Turn “more atmosphere” into a visible change
Some prompts describe a feeling without saying what the image should actually do.
For example, “make the room feel more alive” could mean curtains moving gently, sunlight shifting, a person walking in, or just a slow camera push. Pick the one you actually want to see.
Original:
Make this indoor photo come alive. Give it a cinematic feel and a natural atmosphere.
Revised:
The camera slowly moves toward the sofa. The furniture stays in place, and the sheer curtain by the window sways gently.
Product videos work the same way.
Original:
Generate a premium, attractive perfume ad.
Revised:
The perfume bottle stands upright in its original position. The camera slowly moves closer, and the front label stays facing the camera the whole time. Keep the original tabletop composition.
A description like this is easier to check: Did the camera move closer? Did the bottle spin? Did the label change?
Keep in mind that “keep the label readable” is still just a generation request, not a guarantee. You’ll still need to zoom in and check the final output yourself.
When asking GPT-6 for help, you can add:
Turn the vague atmospheric description into one visible action and one clear camera direction. Keep only the information this shot needs.
Check for contradictions in the prompt
Some sentences look fine on their own but conflict when placed together.
For example:
The camera is completely fixed, while it also orbits around the person.
Or:
The person keeps the original frontal pose, while also turning to look behind them.
In these cases, decide which requirement matters more.
If the product label must stay readable the whole time, rethink whether a full rotation makes sense. If the person needs to stay close to the original photo, try a small shift in gaze before attempting a large head turn.
You can ask GPT-6:
Check this prompt for contradictory requirements. The thing I care about most is [fill in your priority]. Revise around that and tell me what you removed.

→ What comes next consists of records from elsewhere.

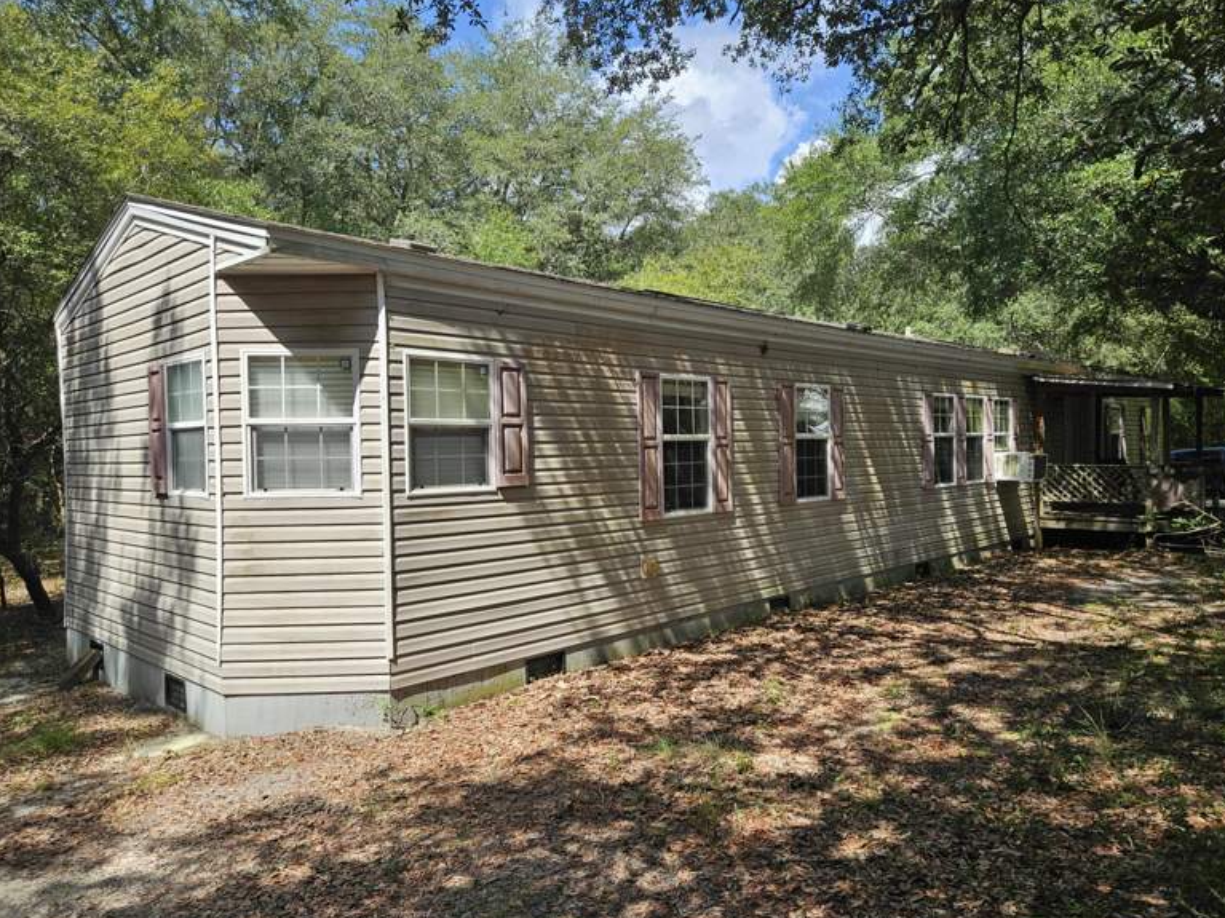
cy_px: 469
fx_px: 849
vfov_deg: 56.8
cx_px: 634
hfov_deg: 71.6
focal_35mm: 24
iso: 40
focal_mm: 5.4
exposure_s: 1/1350
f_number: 1.8
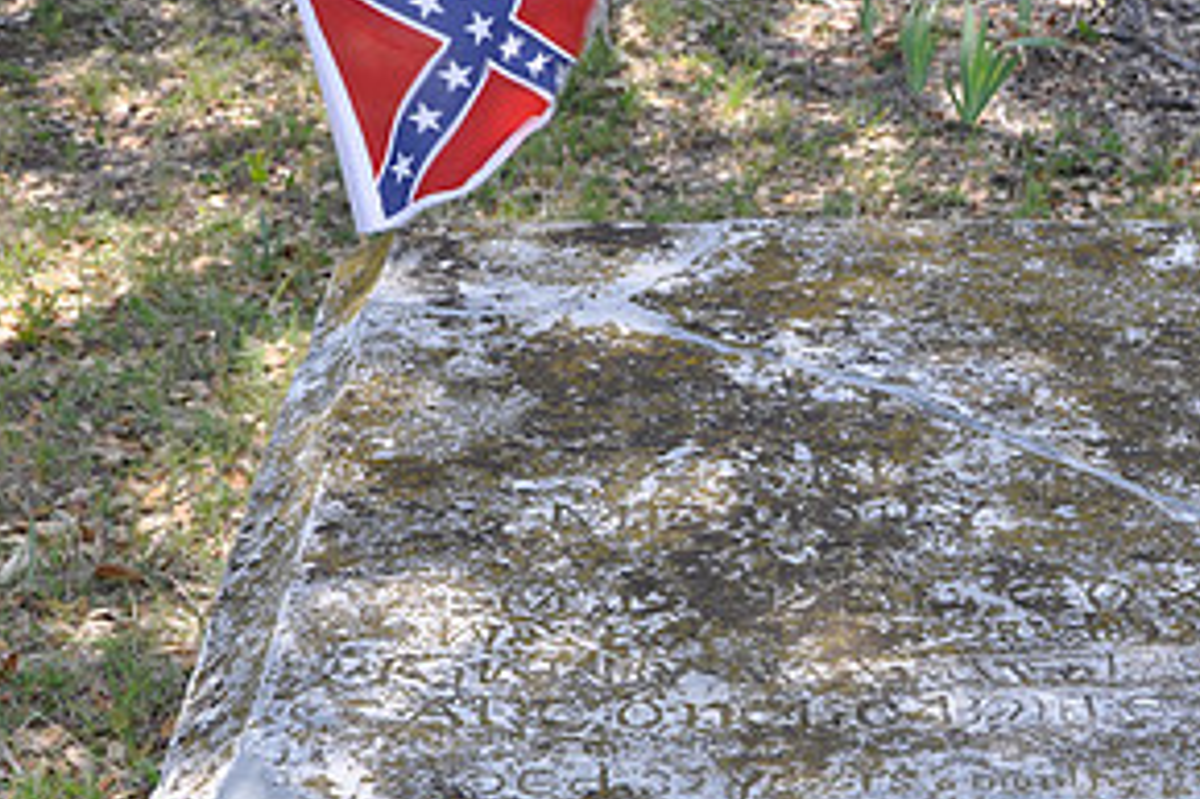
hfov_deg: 25.8
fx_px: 2598
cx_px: 832
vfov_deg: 17.4
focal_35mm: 78
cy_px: 598
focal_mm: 26
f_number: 6.3
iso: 200
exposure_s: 1/160
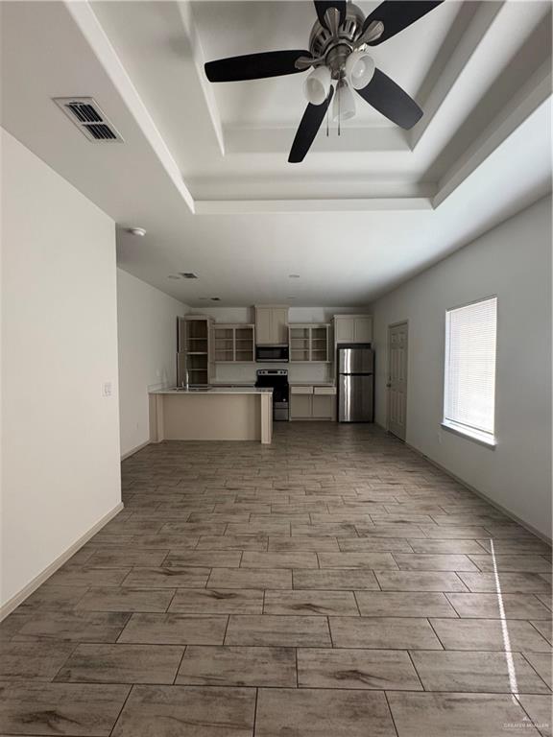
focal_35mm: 14
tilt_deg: -2.9
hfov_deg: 85.7
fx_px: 298
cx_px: 276
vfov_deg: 102.1
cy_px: 368
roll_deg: +0.3
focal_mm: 2.22
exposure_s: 1/99
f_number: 2.2
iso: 200
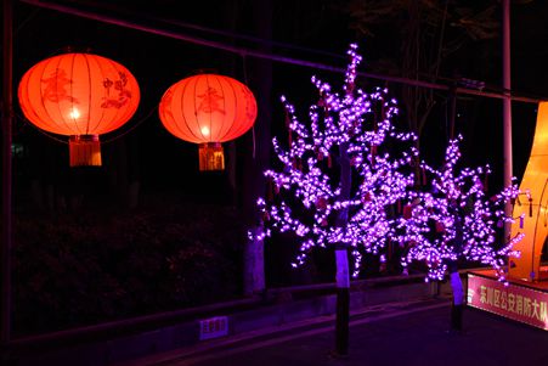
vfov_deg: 38.9
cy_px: 183
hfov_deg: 55.8
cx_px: 274
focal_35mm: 34
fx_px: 518
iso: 1600
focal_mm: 34
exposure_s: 1/80
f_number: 5.6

This step helps you realize that some effects require trade-offs.
After revising, test once under the same conditions
When you paste the new prompt back into Reveedo for testing, try to keep the same photo, the same video model, the same duration, and the same other available settings.
That makes it easier to compare the two versions. If you change the photo, the model, and the prompt all at once, even a better result won’t tell you which change mattered.
First check the problem you set out to solve: Did the cup stay on the table? Did the camera stop lurching forward? When the person looks toward the camera, does the face still match the original?
Video generation has built-in randomness, so one success doesn’t mean every run will be the same. Save the version you’re happy with along with its prompt, and write a short note like:
The fixed camera helped, but the smile is still too big.
That note becomes the starting point for the next revision.
If it keeps failing, look at the photo itself
Some problems come from the source image. The hands are blocked, the label is already blurry, or the person is only shown from the shoulders up, yet the prompt asks for a full walking shot. These involve details the photo doesn’t clearly show.
If the same issue keeps appearing, try using a clearer photo, reducing the range of motion, or switching to a different video model that handles that kind of task better. Test these changes separately so you can tell which adjustment actually helped.
And when the result is already close to what you want, the next feedback only needs to address the remaining issue:
This version’s camera movement and body motion are fine, but the smile is too exaggerated. Please only adjust the expression to a closed-mouth, subtle smile. Keep everything else the same.
With feedback like that, you don’t need to explain the whole idea again. Keep what already works and keep adjusting the one detail that affects the viewing experience the most.